Now this may not seem like a phenomenon to you who claim this as your birthright, but to me, a stranger in a strange land, and coming from a land where everything but a neon sign flashes never, ever, ever, ever interact with strangers for any reason at any time; these little acts of kindness have gone far to make the almost insurmountable mountains of daily living into molehills of the mundane.
But it goes farther and deeper than that. These “random acts of kindness” invade the Grinch zones of your heart and almost before you have realized it, or have formally addressed it, you have become acclimated to proffering a hand, or, delivering a genuine smile along with some simple information. Then, presto-change-o you are feeling like a nicer, more trusting and approachable person overall.
No, I still will not leave my car keys in the ignition to dash over to the mailbox, nor will I leave my cell phone in plain sight while parked.

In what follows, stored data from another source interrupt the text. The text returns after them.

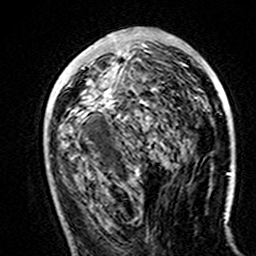
Breast MRI (dynamic contrast-enhanced), one axial slice; slice 68 of 160 in the series (ordered by position); cropped to one breast; dynamic contrast-enhanced series, time point 2 of 7 at this slice position (early post-contrast); 3 T; TE 4.6 ms, TR 7.4 ms; 1 mm slice thickness; 256 × 256 image matrix, field of view 144 × 144 mm. Female patient.
Outlined on this slice (semi-automatically segmented with operator editing):
- enhancing-tissue mask used for the functional tumour volume (all voxels passing the contrast-enhancement thresholds inside the analysis volume; usually the tumour): bounding box [x1, y1, x2, y2] px = [104, 35, 120, 118]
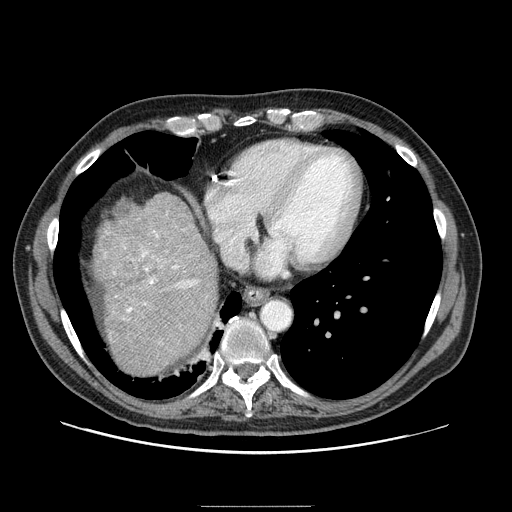
Contrast-enhanced abdominal CT (liver protocol), one axial slice. Position 80 of 99 along the scan axis. Reconstruction kernel STANDARD. One of 2 acquisitions stored at this slice position. Soft-tissue window (W 400 / L 40 HU). 2.5 mm slice thickness. 512 × 512 image matrix, field of view 400 × 400 mm. Case-level facts recorded for this patient, not image findings: diagnosis: hepatocellular carcinoma (patient treated with transarterial chemoembolisation; whether this scan precedes or follows treatment is not stated here); TNM stage (as recorded): Stage-II; Child-Pugh class: A; tumour differentiation: well differentiated; tumour nodularity: multinodular.
Outlined on this slice (semi-automatically segmented with operator editing):
- liver parenchyma outside the tumour (the mass and vessels are separate outlines, so this box may not span the whole liver): box from (x=94, y=194) to (x=216, y=374) px
- portal vein: (x=113, y=231)–(x=199, y=319)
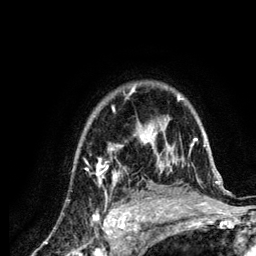
Breast MRI (dynamic contrast-enhanced), one axial slice; slice 95 of 134 in the series (ordered by position); cropped to one breast; dynamic contrast-enhanced series, time point 2 of 6 at this slice position (early post-contrast); 3 T; TE 4.2 ms, TR 7.9 ms; 256 × 256 image matrix, field of view 170 × 170 mm. Female patient.
Annotated regions visible in this slice (semi-automatic segmentation, software-assisted and operator-edited):
- enhancing-tissue mask used for the functional tumour volume (all voxels passing the contrast-enhancement thresholds inside the analysis volume; usually the tumour): bounding box (x1, y1, x2, y2) in pixels: (86, 87, 219, 210)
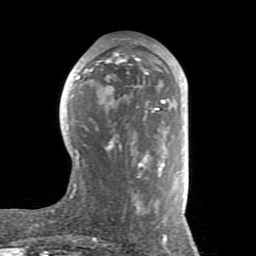
Breast MRI (dynamic contrast-enhanced), one axial slice; position 38 of 80 along the scan axis; cropped to one breast; dynamic contrast-enhanced series, time point 2 of 8 at this slice position (early post-contrast); 1.5 T; TE 2.6 ms, TR 5.9 ms; 2 mm slice thickness; 256 × 256 image matrix, field of view 160 × 160 mm. Female patient.
Annotated regions visible in this slice (semi-automatic segmentation, software-assisted and operator-edited):
- enhancing-tissue mask used for the functional tumour volume (all voxels passing the contrast-enhancement thresholds inside the analysis volume; usually the tumour): bounding box [x1, y1, x2, y2] px = [69, 52, 185, 223]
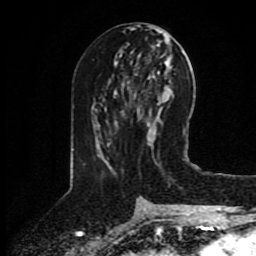
Breast MRI (dynamic contrast-enhanced), one axial slice; position 41 of 80 along the scan axis; cropped to one breast; dynamic contrast-enhanced series, time point 2 of 8 at this slice position (early post-contrast); 1.5 T; TE 4.2 ms, TR 7 ms; 2 mm slice thickness; 256 × 256 image matrix. Female patient.
Outlined on this slice (semi-automatically segmented with operator editing):
- enhancing-tissue mask used for the functional tumour volume (all voxels passing the contrast-enhancement thresholds inside the analysis volume; usually the tumour): box from (x=107, y=111) to (x=124, y=145) px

But I will however strike up a conversation while waiting in line, share information about something wonderful, return a shopping cart for the lady with the two small kids and help an elder into her car with her bags because, now, I do respect and reciprocate the kindness of strangers.
These are the musings of my straddling the Mason/Dixon Line, and while they might draw ire and criticism or laughter, you can easily find me.
I will be sitting, in the meantime, on the Crown Stone.
Though historically the Mason/Dixon Line is the demarcation of the Eastern part of the United States that would remain free states and the Southern part of the United States that would be slave states, in popular culture the Mason/Dixon line is that empirical boundary that separates the North from the South and for my soul stirrings, from the West as well.
Crown Stones are markers placed at every fifth mile of the Mason Dixon Line bearing the family coat of arms of the state it faced.